On this, the second stop of your journey you will need to establish a sound governance foundation, which ensures your cybersecurity program is managed responsibly and ethically. To help direct your energies toward the establishment of the governance foundation I have laid out the required outcome-based steps. The other content presented in the chapter is more reference, foundational or background oriented.

• Step 1: Create Governance Playbook - The playbook is where you will house all the components of the governance framework. Your organizations security principles, policies, training plans and insurance policies are stored here.
• Step 2: Appoint Governance Oversight Board - An oversight board, otherwise referred as a steering committee, has the critical job of ensuring your cybersecurity program is operated efficiently. The board validates business alignment, policy enforcement, budget allocation, and many more governance activities.
• Step 3: Create Governance Policy Manual - Identify the necessary policies aligned to their respective target audiences to provide clear direction on the responsibilities of protecting information and assets.
• Step 4: Develop Cybersecurity Talent - The growing shortage of IT talent in general, let alone cybersecurity talent, requires a concerted effort in talent retainment and motivation to reduce turnover. Talent development requires an investment in training and certifications to groom your cybersecurity staff to be the best they can be.
• Step 5: Acquire Cybersecurity Insurance - Understanding which policies provide which coverage is essential to applying a risk transfer or risk treatment. Cyberattack cost can be covered by general liability, data breach or cybersecurity insurance policies.
• Step 6: Establish a Culture of Security - If users, customers and partners dont care about protecting information and assets, even the best cybersecurity program will be hard-pressed to be effective. Investing in security training and user awareness pays off handsomely when people know the right thing to do to prevent a cyberattack or thwart an insider from causing harm to the organization.

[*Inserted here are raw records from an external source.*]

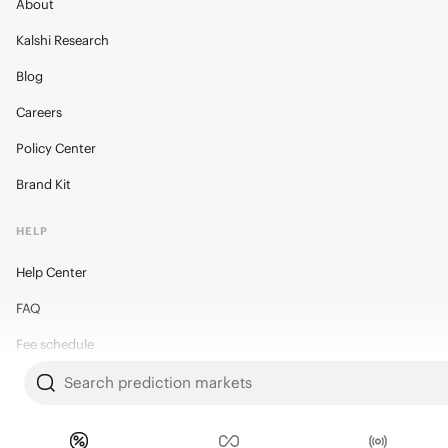
About
Kalshi Research
Blog
Careers
Policy Center
Brand Kit
HELP
Help Center
FAQ
Fee schedule
Trading hours
Search prediction markets
Regulatory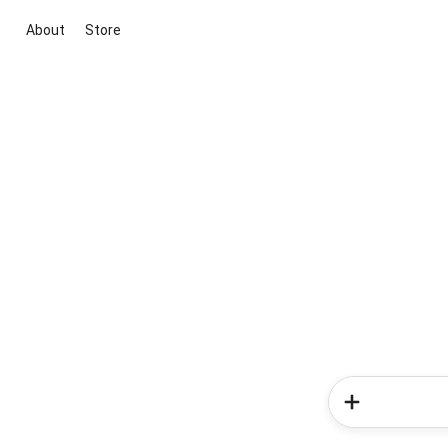
About
Store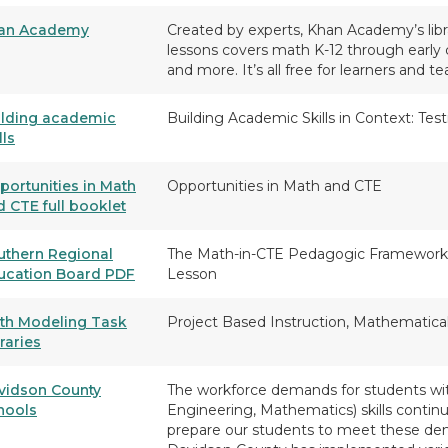
an Academy
Created by experts, Khan Academy’s libra
lessons covers math K-12 through early 
and more. It’s all free for learners and te
ilding academic
Building Academic Skills in Context: Te
lls
portunities in Math
Opportunities in Math and CTE
d CTE full booklet
uthern Regional
The Math-in-CTE Pedagogic Framework
ucation Board PDF
Lesson
th Modeling Task
Project Based Instruction, Mathematica
raries
vidson County
The workforce demands for students wit
hools
Engineering, Mathematics) skills continu
prepare our students to meet these dem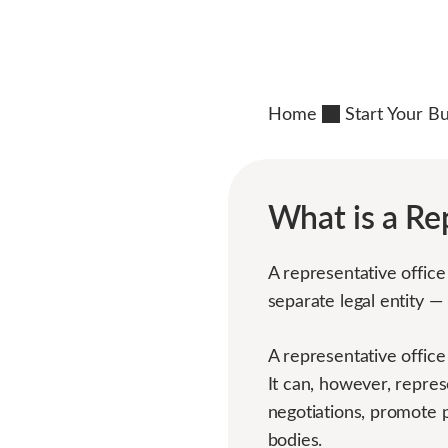
Home
Start Your B
What is a Re
A representative office 
separate legal entity —
A representative office
It can, however, repres
negotiations, promote p
bodies.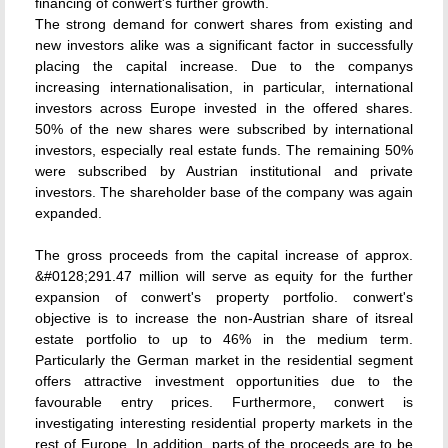
financing of conwert's further growth.
The strong demand for conwert shares from existing and
new investors alike was a significant factor in successfully
placing the capital increase. Due to the companys
increasing internationalisation, in particular, international
investors across Europe invested in the offered shares.
50% of the new shares were subscribed by international
investors, especially real estate funds. The remaining 50%
were subscribed by Austrian institutional and private
investors. The shareholder base of the company was again
expanded.
The gross proceeds from the capital increase of approx.
&#0128;291.47 million will serve as equity for the further
expansion of conwert's property portfolio. conwert's
objective is to increase the non-Austrian share of itsreal
estate portfolio to up to 46% in the medium term.
Particularly the German market in the residential segment
offers attractive investment opportunities due to the
favourable entry prices. Furthermore, conwert is
investigating interesting residential property markets in the
rest of Europe. In addition, parts of the proceeds are to be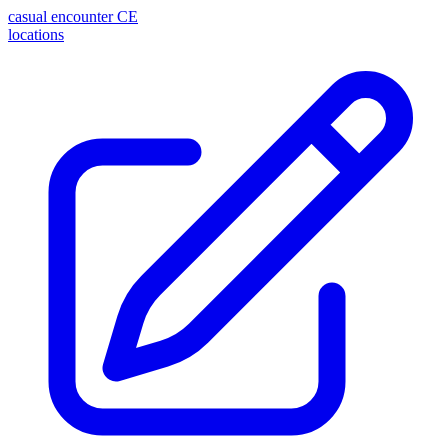
casual encounter
CE
locations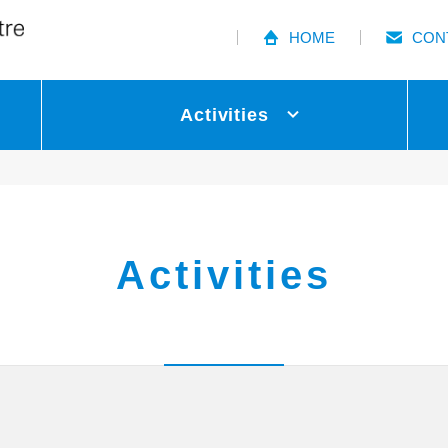
HOME
CON
Activities
Activities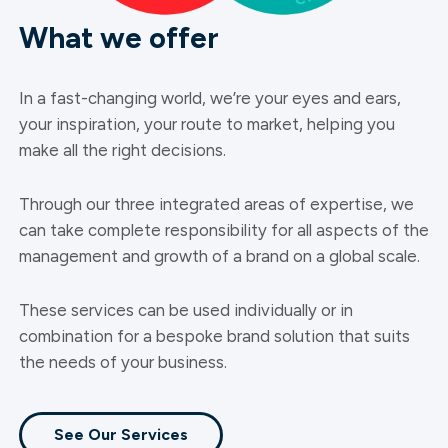
What we offer
In a fast-changing world, we’re your eyes and ears,
your inspiration, your route to market, helping you
make all the right decisions.
Through our three integrated areas of expertise, we
can take complete responsibility for all aspects of the
management and growth of a brand on a global scale.
These services can be used individually or in
combination for a bespoke brand solution that suits
the needs of your business.
See Our Services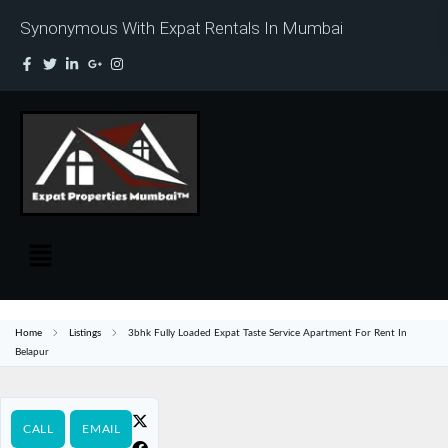
Synonymous With Expat Rentals In Mumbai
Home
Listings
3bhk Fully Loaded Expat Taste Service Apartment For Rent In
Belapur
CALL
EMAIL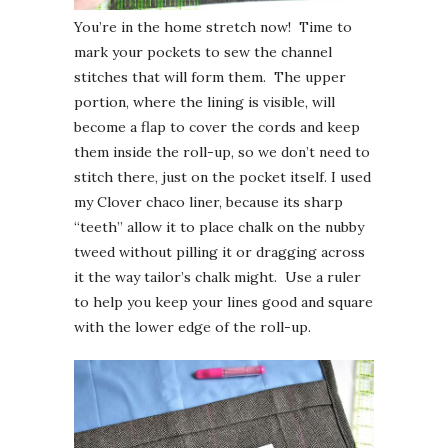
You’re in the home stretch now! Time to
mark your pockets to sew the channel
stitches that will form them. The upper
portion, where the lining is visible, will
become a flap to cover the cords and keep
them inside the roll-up, so we don’t need to
stitch there, just on the pocket itself. I used
my Clover chaco liner, because its sharp
“teeth” allow it to place chalk on the nubby
tweed without pilling it or dragging across
it the way tailor’s chalk might. Use a ruler
to help you keep your lines good and square
with the lower edge of the roll-up.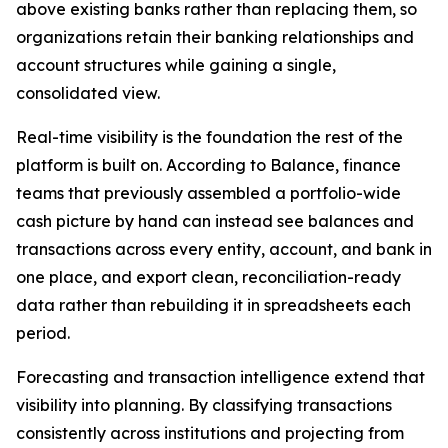
above existing banks rather than replacing them, so
organizations retain their banking relationships and
account structures while gaining a single,
consolidated view.
Real-time visibility is the foundation the rest of the
platform is built on. According to Balance, finance
teams that previously assembled a portfolio-wide
cash picture by hand can instead see balances and
transactions across every entity, account, and bank in
one place, and export clean, reconciliation-ready
data rather than rebuilding it in spreadsheets each
period.
Forecasting and transaction intelligence extend that
visibility into planning. By classifying transactions
consistently across institutions and projecting from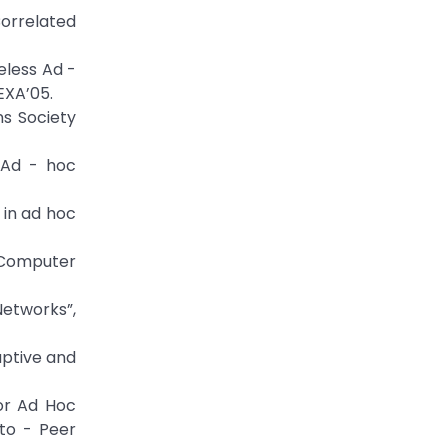
Correlated
eless Ad -
EXA’05.
ns Society
 Ad - hoc
 in ad hoc
 Computer
Networks”,
aptive and
for Ad Hoc
 to - Peer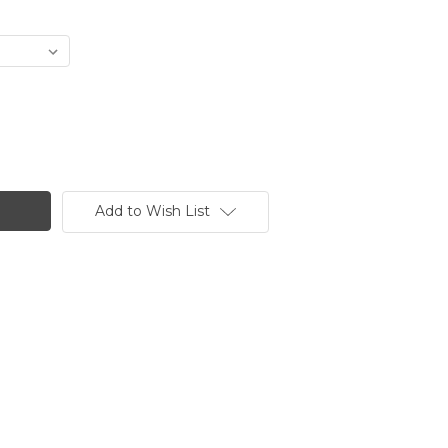
Add to Wish List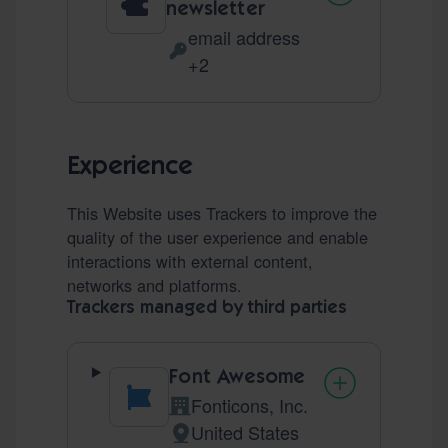
newsletter
email address
Personal Data processed:
+2
Experience
This Website uses Trackers to improve the
quality of the user experience and enable
interactions with external content,
networks and platforms.
Trackers managed by third parties
Font Awesome
Fonticons, Inc.
Company:
United States
Place of processing:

When your back is up against the wall with limited resources, these are the mission critical governance activities you should address first:

• Create Your Cybersecurity Policy Manual - Follow the SANS Policy Project to create effective security policies to define the acceptable use of information and assets. Locate cybersecurity policy templates at https://www.sans.org/security-resources/policies.
• Invest in Training and Certifications - Even the most innovative cybersecurity technologies wont work effectively if cybersecurity personnel are not properly trained and certified. Trained personnel can make up for the shortcomings of a cybersecurity program by applying their tradecraft based on leading industry certifications.
• Acquire Cybersecurity Insurance - One of the fastest growing cybersecurity categories is data breach and cybersecurity policies. This type of insurance can serve as an effective stopgap for cybersecurity programs under development. It is important to note however, that just because you have one of these types of insurance policies doesnt mean youre off the hook from properly protecting your information and assets.

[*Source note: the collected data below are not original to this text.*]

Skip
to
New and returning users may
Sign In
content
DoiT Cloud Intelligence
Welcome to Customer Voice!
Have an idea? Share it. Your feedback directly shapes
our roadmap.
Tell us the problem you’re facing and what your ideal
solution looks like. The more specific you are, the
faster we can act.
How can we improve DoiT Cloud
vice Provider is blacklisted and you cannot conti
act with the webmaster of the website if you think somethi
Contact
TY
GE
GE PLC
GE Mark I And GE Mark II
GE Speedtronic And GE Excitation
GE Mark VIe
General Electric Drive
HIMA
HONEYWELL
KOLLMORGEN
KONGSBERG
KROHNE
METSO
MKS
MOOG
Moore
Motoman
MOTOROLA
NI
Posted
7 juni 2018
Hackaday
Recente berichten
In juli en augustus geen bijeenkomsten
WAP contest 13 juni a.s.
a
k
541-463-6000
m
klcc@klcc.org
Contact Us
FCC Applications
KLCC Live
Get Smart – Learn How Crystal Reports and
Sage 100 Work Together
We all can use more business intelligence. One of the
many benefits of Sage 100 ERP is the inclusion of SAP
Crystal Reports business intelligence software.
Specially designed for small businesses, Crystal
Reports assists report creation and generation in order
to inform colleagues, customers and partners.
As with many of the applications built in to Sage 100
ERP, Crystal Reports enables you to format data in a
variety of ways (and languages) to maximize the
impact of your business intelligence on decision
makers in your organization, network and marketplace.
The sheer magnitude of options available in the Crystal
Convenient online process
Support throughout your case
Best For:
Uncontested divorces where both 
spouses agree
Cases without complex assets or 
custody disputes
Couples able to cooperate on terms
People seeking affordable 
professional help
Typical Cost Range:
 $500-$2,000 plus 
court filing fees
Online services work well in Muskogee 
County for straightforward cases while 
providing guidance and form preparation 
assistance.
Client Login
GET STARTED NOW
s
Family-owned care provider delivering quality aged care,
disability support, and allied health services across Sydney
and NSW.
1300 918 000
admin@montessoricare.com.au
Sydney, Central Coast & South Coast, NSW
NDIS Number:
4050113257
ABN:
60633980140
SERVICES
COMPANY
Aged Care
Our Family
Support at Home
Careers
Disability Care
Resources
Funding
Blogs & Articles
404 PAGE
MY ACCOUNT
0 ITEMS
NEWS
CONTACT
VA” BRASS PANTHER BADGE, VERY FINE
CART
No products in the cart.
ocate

The advice from the previous chapter holds true for this chapter: you cannot consider this portion of your program complete by finishing just these three activities. As with the previous chapter, go back through the balance of the material covered in the chapter to finish the buildout of the governance framework.

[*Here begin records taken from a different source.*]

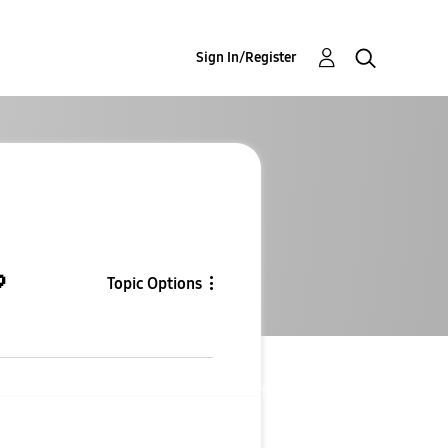
Sign In/Register

Topic Options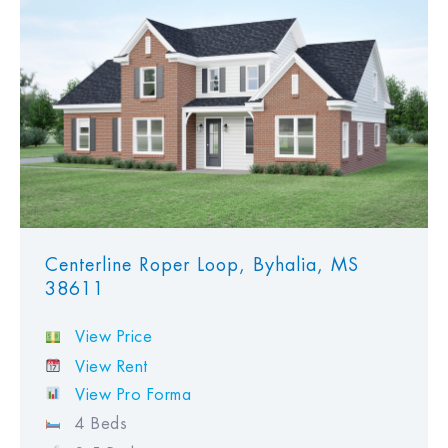
View Favorites
Centerline Roper Loop, Byhalia, MS
38611
View Price
View Rent
View Pro Forma
4 Beds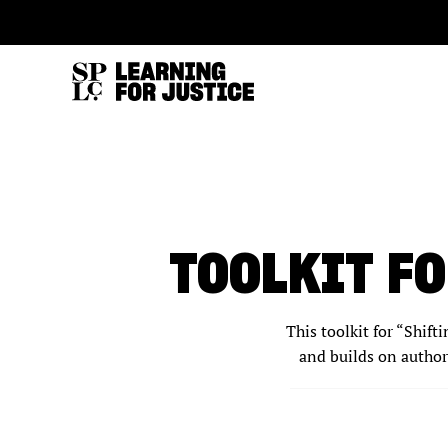
SKIP
ACCESSIBILITY
TO
MAIN
CONTENT
TOOLKIT FO
This toolkit for “Shift
and builds on author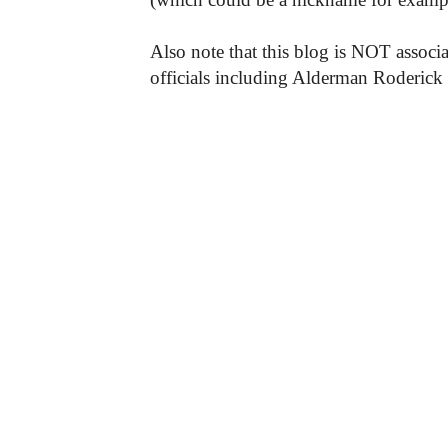
Also note that this blog is NOT associa
officials including Alderman Roderick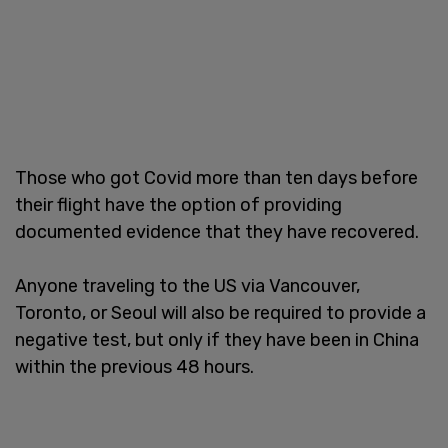
Those who got Covid more than ten days before
their flight have the option of providing
documented evidence that they have recovered.
Anyone traveling to the US via Vancouver,
Toronto, or Seoul will also be required to provide a
negative test, but only if they have been in China
within the previous 48 hours.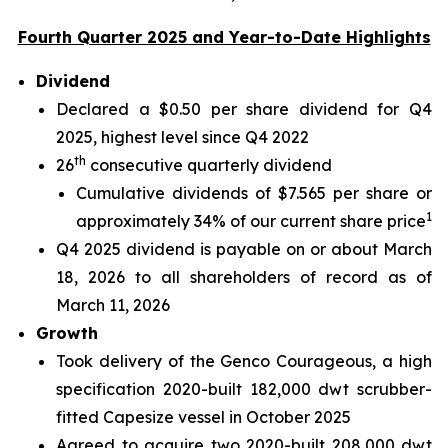
Fourth Quarter 2025 and Year-to-Date Highlights
Dividend
Declared a $0.50 per share dividend for Q4
2025, highest level since Q4 2022
th
26
consecutive quarterly dividend
Cumulative dividends of $7.565 per share or
1
approximately 34% of our current share price
Q4 2025 dividend is payable on or about March
18, 2026 to all shareholders of record as of
March 11, 2026
Growth
Took delivery of the Genco Courageous, a high
specification 2020-built 182,000 dwt scrubber-
fitted Capesize vessel in October 2025
Agreed to acquire two 2020-built 208,000 dwt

I once thought it was safe to assume everyone understood what governance was; that, however, turned out to be a rather fanciful notion. It is not that most people cannot cite some definition of governance ; it is they cannot provide practical working examples. Seems odd, right? Try it yourself; in the context of cybersecurity, quickly try to come up with a definition of governance. See what I mean? To some, governance includes all the letters of GRC (governance, risk, and compliance); to others it includes just two of the letters of GRC, and so on. At this point in the process, I want you to think only of the G in GRC.